I principi che secondo l'Apu dovranno ispirare una corretta gestione amministrativa
condominiale devono riguardare:
1)Il bilancio di esercizio condominiale deve essere costituito di un conto
economico,che dia conto e rappresenti la dinamica di gestione dell'esercizio,fornendo
chiara informazione delle operazioni di gestione di entrate e uscite e
dell'eventuale residuo attivo della gestione;
2)Il bilancio condominiale deve comprendere altresi' uno stato patrimoniale
che sancisca la situazione patruimoniale del condominio riferito alle
categorie contabili delle attivita' e passivita' e una situazione di cassa;
3)Il bilancio condominiale deve comprendere e una tabella di ripartizione
delle spese che faccia riferimento a quanto previsto dal regolamento di
condominio e ai criteri di cui agli articoli1123,1124,1125,1126 CC
4)necessario corredo delle due situazioni contabili deve essere redatta,a
cura dell'amministratore,una breve nota illustrativa e riepilogativa che
illustrando i due conti (l'economico e il patrimoniale)fornisca i necessari
elementi di chiarezza per una lettura/interpretazione dei bilanci e delle
interconnessioni tra conto economico ,patrimoniale,situazione dei fondi,situazione
debitoria/creditoria;
5)esposizione di ogni singola voce sulla base della stretta rispondenza
a principi e caratteri che rendano ogni possibile voce analitica,verificabile
,documentabile e che la inseriscano in un contesto di esposizione del"
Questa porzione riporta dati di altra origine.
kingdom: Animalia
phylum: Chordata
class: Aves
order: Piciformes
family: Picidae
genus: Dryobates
documento contabile bilancio" che sia chiaro ,uniforme e che classifichi
i gruppi omogenei di voci per chiarezza e facilita' di lettura e comprensione
da parte dell'utente.
7)Il criterio assunto nella gestione contabile e nella formazione del
bilancio deve essere quello della competenza.
8)Si impone la tenuta di un chiaro e ordinato sistema di scritturazione
contabile e di conservazione della documentazione finalizzato non solo
alla piu' semplice redazione della rendicontazione e della ripartizione
della gestione,ma a consentire costantemente verifiche e controlli ,possibili
in qualsiasi momento della gestione e senza che il condomino debba giustificare
o motivare la richiesta ,ma che in particolare devono essere consentiti
agli utenti almeno trenta giorni prima dell'assemblea che dovra' approvare
il bilancio.
In particolare sara' necessario che tutte le scritture contabili, le fatture
e i giustificativi delle spese sostenute siano depositati e conservati
presso l'amministrazione ,ovviamente in carica,per il termine lungo di
dieci anni anche se in alcuni casi di rapporti gestiti in ambito condominiale
sarebbe sufficiente un termine di 5 anni,ma per evitare confusioni e sovrapposizioni
di termini si propende per la generalizzata adozione del termine decennale.